DIRECTIONS FOR THIS TASK »
Copy the lines from the start of the entries up to and including the line with "فبحسب المفوضية الأوروبية،".

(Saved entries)
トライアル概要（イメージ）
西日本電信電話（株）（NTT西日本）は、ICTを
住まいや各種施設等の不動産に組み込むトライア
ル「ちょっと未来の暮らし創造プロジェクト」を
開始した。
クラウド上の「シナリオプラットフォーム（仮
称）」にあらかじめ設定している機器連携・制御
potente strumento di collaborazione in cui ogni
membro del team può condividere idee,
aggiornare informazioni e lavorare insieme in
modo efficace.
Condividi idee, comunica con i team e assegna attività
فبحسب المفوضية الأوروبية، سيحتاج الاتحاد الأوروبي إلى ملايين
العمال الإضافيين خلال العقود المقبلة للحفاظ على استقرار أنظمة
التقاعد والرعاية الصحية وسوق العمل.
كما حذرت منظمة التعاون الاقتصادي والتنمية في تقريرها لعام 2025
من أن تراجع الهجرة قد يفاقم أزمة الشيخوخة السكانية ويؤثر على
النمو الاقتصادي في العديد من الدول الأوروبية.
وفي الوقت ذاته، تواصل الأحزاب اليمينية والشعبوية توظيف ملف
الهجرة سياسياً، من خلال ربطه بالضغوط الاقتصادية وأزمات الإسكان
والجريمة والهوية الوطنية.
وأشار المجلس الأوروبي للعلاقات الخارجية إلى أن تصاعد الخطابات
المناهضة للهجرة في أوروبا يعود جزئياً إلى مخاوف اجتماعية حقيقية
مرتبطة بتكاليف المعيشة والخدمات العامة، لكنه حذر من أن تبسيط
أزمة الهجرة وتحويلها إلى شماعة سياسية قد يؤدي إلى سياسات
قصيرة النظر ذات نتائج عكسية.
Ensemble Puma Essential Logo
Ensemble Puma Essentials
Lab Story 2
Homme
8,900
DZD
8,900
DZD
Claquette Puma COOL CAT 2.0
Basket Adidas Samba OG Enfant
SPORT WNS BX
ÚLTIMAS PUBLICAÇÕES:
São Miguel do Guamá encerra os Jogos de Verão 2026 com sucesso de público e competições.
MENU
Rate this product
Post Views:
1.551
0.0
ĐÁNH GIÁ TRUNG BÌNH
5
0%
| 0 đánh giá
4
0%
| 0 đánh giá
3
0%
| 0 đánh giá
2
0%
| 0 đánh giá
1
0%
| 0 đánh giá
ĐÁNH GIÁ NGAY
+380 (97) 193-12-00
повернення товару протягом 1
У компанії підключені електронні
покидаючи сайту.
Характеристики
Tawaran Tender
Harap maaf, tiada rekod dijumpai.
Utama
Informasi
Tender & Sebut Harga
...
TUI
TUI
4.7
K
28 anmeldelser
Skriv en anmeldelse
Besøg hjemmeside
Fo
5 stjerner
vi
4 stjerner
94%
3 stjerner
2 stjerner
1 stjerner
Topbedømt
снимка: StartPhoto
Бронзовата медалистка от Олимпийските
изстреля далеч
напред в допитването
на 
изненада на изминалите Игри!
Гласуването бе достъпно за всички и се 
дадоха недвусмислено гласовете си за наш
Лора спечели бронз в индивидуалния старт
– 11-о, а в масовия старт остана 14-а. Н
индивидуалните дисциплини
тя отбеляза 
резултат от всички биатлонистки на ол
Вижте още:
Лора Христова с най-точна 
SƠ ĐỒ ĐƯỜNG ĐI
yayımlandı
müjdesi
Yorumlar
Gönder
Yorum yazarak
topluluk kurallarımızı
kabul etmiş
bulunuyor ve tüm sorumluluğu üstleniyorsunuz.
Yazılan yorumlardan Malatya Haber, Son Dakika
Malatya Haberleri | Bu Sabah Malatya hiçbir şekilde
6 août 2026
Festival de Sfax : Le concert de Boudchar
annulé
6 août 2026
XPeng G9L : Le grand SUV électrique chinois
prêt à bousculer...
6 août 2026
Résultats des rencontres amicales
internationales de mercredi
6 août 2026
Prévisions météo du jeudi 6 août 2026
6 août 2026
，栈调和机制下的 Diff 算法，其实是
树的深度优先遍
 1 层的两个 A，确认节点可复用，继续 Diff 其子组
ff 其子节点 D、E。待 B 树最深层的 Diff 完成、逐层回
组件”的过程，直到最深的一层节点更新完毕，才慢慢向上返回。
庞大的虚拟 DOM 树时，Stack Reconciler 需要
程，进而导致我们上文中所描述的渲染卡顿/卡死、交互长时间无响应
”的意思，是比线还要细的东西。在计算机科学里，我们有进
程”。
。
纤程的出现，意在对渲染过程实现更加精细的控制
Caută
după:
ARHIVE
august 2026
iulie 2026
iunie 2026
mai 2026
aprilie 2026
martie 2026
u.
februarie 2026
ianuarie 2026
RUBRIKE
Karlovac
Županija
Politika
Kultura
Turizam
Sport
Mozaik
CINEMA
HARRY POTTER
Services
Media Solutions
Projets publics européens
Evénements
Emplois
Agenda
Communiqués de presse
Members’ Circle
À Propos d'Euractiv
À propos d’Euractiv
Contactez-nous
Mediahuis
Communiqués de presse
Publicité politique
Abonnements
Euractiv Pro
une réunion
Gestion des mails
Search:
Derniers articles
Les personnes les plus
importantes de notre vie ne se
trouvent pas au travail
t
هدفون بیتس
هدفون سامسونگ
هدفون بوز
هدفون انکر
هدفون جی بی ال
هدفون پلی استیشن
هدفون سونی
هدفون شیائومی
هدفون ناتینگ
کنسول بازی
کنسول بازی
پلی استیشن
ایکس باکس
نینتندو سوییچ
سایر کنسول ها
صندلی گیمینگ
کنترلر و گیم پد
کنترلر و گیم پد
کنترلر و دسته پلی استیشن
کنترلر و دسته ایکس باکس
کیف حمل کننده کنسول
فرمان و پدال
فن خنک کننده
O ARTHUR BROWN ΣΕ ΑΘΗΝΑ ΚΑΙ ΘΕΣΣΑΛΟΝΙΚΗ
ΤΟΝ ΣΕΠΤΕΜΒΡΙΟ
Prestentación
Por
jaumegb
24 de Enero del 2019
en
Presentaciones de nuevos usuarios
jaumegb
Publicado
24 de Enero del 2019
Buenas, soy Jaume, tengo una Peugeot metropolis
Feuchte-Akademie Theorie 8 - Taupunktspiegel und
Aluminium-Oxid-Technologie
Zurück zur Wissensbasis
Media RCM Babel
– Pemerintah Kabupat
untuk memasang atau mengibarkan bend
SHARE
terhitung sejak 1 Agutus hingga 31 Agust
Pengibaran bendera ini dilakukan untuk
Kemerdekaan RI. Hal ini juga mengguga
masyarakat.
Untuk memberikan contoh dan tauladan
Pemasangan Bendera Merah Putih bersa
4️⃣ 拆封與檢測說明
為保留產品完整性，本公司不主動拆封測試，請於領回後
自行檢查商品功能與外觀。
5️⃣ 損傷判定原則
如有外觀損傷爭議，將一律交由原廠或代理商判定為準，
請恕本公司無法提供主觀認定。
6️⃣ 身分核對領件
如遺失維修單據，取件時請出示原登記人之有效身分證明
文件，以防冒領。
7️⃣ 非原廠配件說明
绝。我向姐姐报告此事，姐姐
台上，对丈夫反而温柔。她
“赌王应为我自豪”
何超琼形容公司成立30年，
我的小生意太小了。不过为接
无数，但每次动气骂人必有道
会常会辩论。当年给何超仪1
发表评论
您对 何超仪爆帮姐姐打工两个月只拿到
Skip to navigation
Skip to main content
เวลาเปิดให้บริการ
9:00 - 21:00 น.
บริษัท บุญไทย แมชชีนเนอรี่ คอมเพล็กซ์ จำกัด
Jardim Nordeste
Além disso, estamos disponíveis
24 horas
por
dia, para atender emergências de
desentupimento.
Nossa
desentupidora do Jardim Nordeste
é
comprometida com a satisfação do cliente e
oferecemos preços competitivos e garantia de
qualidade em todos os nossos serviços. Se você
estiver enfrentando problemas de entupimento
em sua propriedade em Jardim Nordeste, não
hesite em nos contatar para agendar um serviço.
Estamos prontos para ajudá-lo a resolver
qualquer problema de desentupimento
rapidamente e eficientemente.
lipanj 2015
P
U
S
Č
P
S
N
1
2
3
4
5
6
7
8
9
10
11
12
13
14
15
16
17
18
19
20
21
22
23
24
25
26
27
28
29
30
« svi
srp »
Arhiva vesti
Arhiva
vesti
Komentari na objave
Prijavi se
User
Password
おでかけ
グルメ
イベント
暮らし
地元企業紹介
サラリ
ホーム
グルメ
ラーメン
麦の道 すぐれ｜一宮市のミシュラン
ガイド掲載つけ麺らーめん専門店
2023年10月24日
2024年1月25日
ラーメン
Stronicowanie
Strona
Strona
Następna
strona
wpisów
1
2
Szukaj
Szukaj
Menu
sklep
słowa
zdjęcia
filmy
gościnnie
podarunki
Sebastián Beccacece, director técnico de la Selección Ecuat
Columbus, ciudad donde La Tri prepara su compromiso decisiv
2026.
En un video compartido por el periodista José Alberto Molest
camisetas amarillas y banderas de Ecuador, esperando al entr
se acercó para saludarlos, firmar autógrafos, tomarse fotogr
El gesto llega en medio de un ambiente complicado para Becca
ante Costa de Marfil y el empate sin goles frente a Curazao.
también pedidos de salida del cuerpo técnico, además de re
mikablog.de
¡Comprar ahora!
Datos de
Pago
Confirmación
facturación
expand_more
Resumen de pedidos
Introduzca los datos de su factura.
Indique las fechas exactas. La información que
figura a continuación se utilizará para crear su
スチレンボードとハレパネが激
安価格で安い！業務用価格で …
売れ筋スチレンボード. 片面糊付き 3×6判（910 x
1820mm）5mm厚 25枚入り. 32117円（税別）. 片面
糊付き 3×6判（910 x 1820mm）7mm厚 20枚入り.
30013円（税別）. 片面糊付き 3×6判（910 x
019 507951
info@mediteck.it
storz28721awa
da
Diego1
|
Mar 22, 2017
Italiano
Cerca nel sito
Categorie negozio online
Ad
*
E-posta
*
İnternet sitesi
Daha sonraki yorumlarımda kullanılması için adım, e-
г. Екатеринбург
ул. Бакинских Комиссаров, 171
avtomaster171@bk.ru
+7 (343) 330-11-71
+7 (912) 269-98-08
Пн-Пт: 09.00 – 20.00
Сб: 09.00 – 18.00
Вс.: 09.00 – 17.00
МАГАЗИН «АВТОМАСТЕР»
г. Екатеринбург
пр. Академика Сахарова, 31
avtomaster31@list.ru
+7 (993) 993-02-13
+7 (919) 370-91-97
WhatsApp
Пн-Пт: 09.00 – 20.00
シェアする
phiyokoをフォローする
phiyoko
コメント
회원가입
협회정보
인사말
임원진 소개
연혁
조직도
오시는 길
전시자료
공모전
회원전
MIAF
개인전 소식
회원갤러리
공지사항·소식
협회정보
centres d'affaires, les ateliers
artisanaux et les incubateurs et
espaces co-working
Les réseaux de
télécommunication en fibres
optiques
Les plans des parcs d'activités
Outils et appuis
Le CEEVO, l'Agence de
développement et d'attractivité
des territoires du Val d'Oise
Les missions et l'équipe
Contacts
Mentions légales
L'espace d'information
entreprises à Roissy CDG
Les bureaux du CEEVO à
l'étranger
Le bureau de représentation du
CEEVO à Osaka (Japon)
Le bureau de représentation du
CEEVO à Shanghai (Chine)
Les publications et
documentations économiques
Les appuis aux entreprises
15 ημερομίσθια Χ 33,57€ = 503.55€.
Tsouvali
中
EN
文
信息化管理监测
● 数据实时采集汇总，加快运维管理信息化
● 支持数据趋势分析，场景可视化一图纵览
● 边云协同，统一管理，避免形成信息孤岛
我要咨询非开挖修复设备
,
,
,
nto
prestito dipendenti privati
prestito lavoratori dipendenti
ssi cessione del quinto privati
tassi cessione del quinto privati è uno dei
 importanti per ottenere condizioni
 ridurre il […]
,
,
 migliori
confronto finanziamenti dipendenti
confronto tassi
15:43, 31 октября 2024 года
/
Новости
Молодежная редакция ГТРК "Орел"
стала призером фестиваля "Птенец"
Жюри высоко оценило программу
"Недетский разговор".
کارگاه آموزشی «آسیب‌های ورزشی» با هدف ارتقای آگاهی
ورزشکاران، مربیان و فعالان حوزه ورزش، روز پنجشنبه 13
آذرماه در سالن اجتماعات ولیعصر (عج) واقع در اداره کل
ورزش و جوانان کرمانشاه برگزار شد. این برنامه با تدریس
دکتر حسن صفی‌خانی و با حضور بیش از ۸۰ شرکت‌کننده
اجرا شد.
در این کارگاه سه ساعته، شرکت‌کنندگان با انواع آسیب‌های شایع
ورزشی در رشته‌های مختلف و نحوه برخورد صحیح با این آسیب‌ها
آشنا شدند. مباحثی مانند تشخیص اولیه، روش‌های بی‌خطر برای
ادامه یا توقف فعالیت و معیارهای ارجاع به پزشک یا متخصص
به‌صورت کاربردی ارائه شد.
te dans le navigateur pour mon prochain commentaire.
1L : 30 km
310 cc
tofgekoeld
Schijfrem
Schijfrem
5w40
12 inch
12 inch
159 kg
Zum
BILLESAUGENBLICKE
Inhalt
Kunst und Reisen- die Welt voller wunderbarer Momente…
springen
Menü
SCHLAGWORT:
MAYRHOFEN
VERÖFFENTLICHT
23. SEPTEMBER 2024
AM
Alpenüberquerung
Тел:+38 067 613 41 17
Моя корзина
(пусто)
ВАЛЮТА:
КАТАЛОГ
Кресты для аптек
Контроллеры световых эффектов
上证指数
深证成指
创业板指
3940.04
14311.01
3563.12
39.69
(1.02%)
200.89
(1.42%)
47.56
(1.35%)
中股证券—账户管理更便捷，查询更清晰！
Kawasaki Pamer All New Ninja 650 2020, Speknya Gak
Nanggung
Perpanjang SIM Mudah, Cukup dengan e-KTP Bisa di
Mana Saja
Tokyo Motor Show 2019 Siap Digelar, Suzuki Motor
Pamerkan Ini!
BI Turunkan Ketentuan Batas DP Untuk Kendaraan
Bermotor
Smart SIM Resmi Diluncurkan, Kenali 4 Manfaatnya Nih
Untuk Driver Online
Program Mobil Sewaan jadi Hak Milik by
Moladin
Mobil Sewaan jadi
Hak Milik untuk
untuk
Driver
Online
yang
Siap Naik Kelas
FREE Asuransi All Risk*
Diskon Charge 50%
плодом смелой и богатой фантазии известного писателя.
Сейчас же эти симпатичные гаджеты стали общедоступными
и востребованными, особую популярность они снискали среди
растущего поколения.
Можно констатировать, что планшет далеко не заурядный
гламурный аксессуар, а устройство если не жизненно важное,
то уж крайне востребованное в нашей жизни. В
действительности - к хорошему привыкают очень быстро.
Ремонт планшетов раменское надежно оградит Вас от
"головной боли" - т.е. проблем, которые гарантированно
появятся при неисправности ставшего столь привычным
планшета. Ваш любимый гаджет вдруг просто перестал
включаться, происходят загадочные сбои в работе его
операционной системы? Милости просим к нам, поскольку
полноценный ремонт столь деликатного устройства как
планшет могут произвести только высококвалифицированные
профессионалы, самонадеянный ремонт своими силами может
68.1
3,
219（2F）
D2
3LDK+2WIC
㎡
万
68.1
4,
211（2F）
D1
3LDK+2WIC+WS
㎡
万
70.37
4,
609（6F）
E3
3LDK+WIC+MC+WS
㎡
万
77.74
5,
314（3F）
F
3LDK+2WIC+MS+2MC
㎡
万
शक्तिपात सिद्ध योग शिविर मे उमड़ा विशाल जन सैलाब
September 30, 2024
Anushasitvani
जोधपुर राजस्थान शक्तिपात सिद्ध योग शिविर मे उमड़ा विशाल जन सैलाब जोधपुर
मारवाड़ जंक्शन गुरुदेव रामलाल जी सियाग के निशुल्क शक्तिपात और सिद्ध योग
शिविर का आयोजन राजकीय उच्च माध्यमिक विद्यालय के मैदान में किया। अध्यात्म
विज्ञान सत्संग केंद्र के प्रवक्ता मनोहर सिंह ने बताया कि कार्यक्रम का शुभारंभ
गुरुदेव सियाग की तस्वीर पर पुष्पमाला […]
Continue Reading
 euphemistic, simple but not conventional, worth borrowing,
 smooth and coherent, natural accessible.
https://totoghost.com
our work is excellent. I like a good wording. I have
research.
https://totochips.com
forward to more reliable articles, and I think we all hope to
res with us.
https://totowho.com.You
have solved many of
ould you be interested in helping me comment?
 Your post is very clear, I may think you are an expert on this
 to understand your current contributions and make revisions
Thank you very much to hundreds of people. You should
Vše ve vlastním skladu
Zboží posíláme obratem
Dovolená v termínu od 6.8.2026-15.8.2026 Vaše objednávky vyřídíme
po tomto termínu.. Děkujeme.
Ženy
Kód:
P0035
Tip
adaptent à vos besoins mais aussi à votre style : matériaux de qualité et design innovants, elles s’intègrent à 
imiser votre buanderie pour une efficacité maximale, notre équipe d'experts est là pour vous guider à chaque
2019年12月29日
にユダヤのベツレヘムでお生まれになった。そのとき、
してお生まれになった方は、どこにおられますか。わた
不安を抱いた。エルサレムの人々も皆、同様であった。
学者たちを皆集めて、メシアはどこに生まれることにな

FINISHED EXERCISE »
トライアル概要（イメージ）
西日本電信電話（株）（NTT西日本）は、ICTを
住まいや各種施設等の不動産に組み込むトライア
ル「ちょっと未来の暮らし創造プロジェクト」を
開始した。
クラウド上の「シナリオプラットフォーム（仮
称）」にあらかじめ設定している機器連携・制御
potente strumento di collaborazione in cui ogni
membro del team può condividere idee,
aggiornare informazioni e lavorare insieme in
modo efficace.
Condividi idee, comunica con i team e assegna attività
فبحسب المفوضية الأوروبية، سيحتاج الاتحاد الأوروبي إلى ملايين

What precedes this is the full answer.